Columbine, 10 years later

Ten years ago it was a fairly anonymous school in a suburb of Denver.

Today it’s a synonym for school horror, every parent’s worst nightmare.

Columbine.

It was a decade ago today that two troubled students, Dylan Klebold and Eric Harris, entered their high school armed to the teeth and seared the notion of a school rampage into the nation’s consciousness.

Before then parents for the most part sent their kids off confident they would return safe and sound at the end of the day.

Columbine changed all that. Before they turned their weapons on themselves, Klebold and Harris killed 12 classmates and a teacher, and wounded about two dozen others.

We have spent much of the past decade examining the idea of school security and how we can stop something like what happened at Columbine from ever happening again.

A lot of schools have installed metal detectors.

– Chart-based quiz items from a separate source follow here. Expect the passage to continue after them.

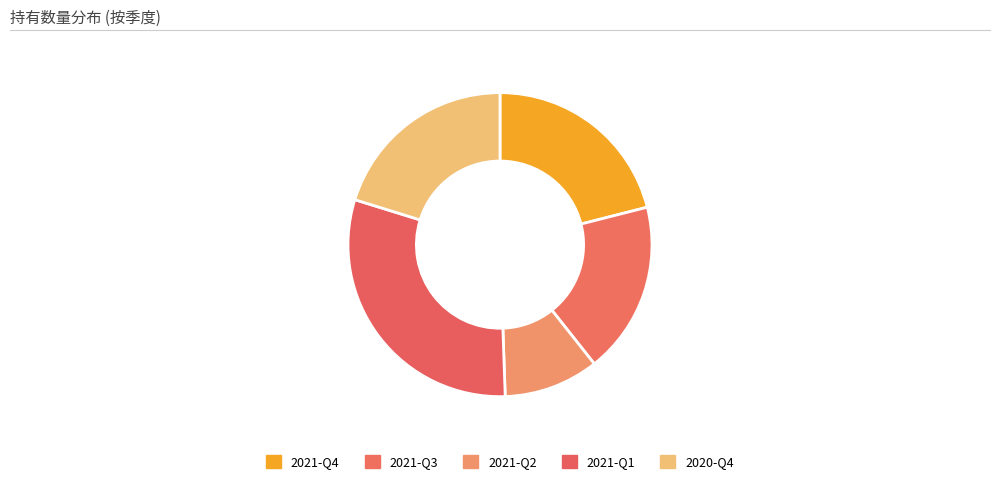

How many slices are in this pie chart?

5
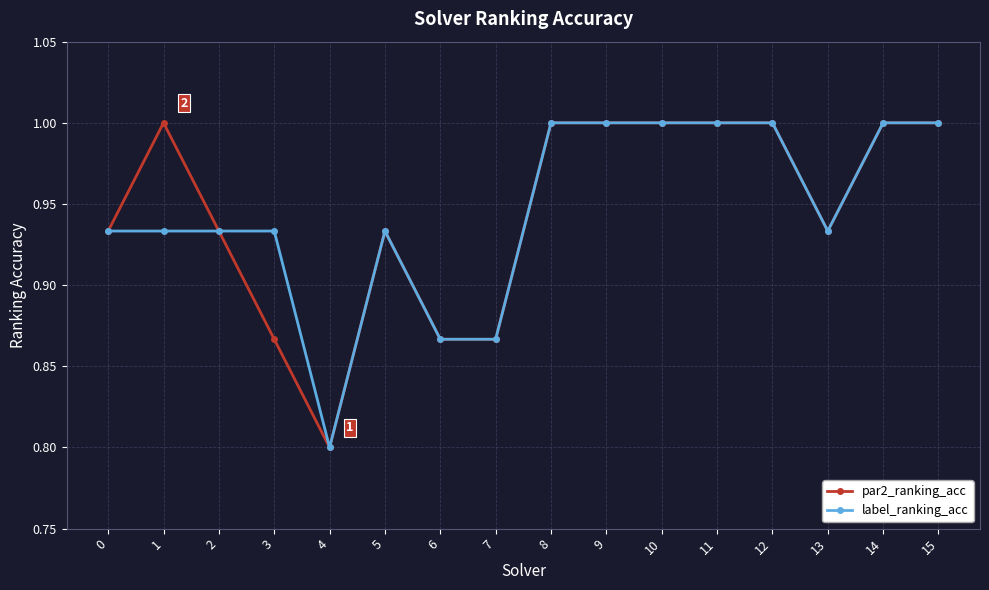

How many par2_ranking_acc values are between 0 and 1?

16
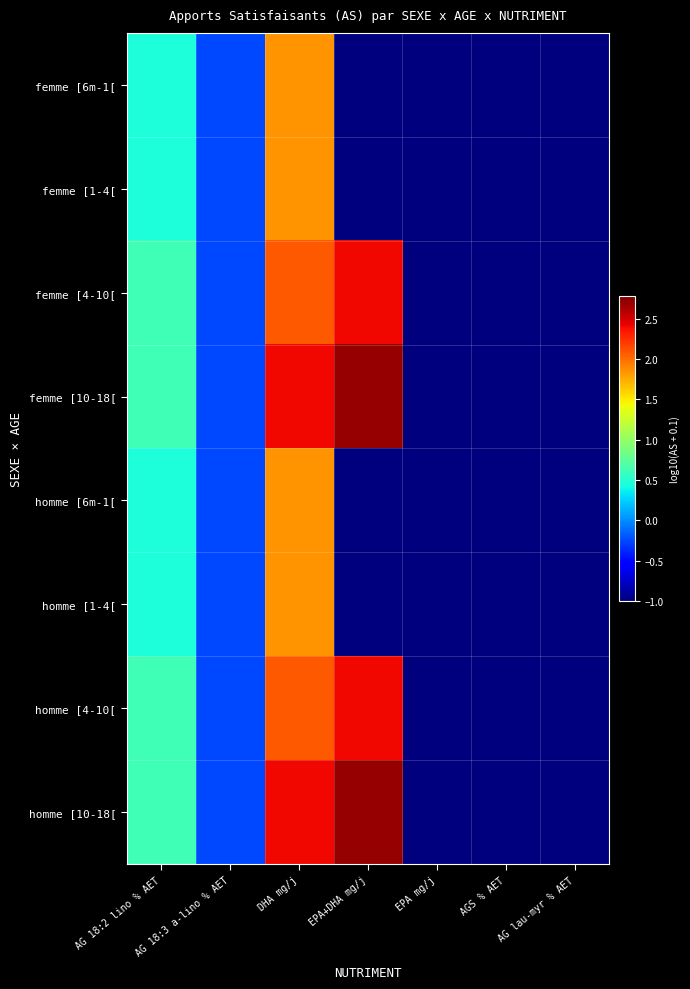

At which category is the sum across all series the highest?

DHA mg/j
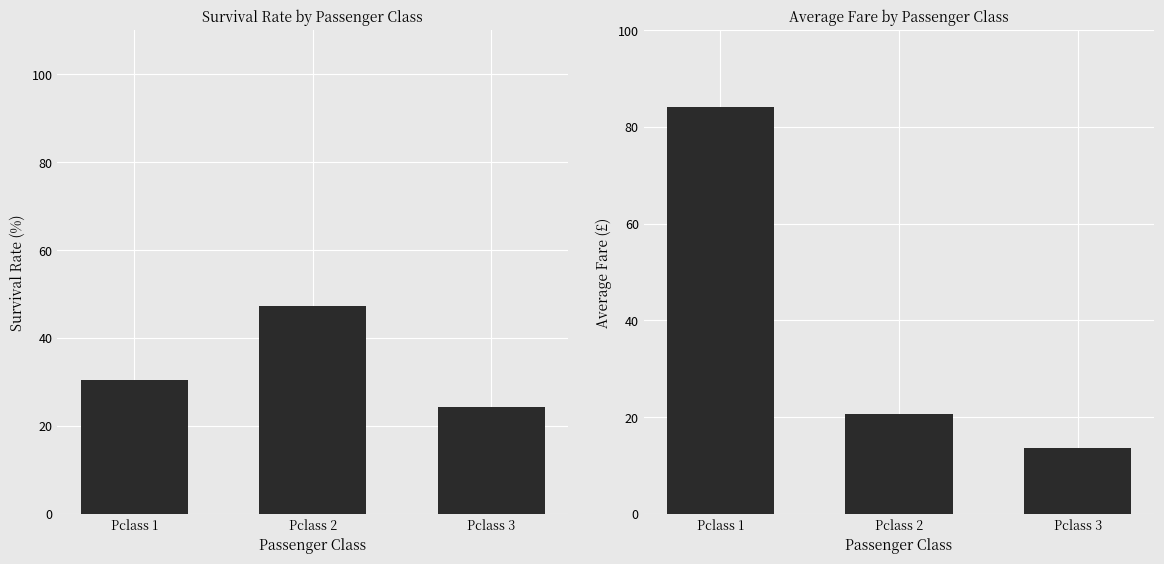

At how many categories does at least one series exceed 83?

1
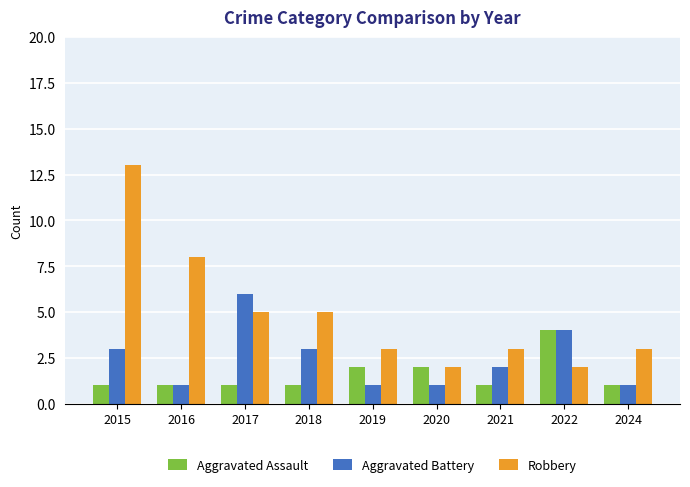

Are the bars horizontal?

No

There are now limits on what kind of backpacks students can use and how often they can go to their lockers. Doors that once swung open to invite just about anyone are now locked. Visitors must check in. Student and staff IDs now must be displayed. Disaster drills, one thought to be a relic of the Cold War, are once again in vogue.

None of it has stopped the possibility of a student – or anyone else – intent on violence carrying out their nefarious thoughts with horrific results.

We have witnessed even the most unlikely of locales – a one-room Amish schoolhouse – become a vision of unspeakable atrocity.

No one will ever hear the word Columbine again without school violence being refreshed in our memories.

A decade later, we’re still dealing with the aftermath.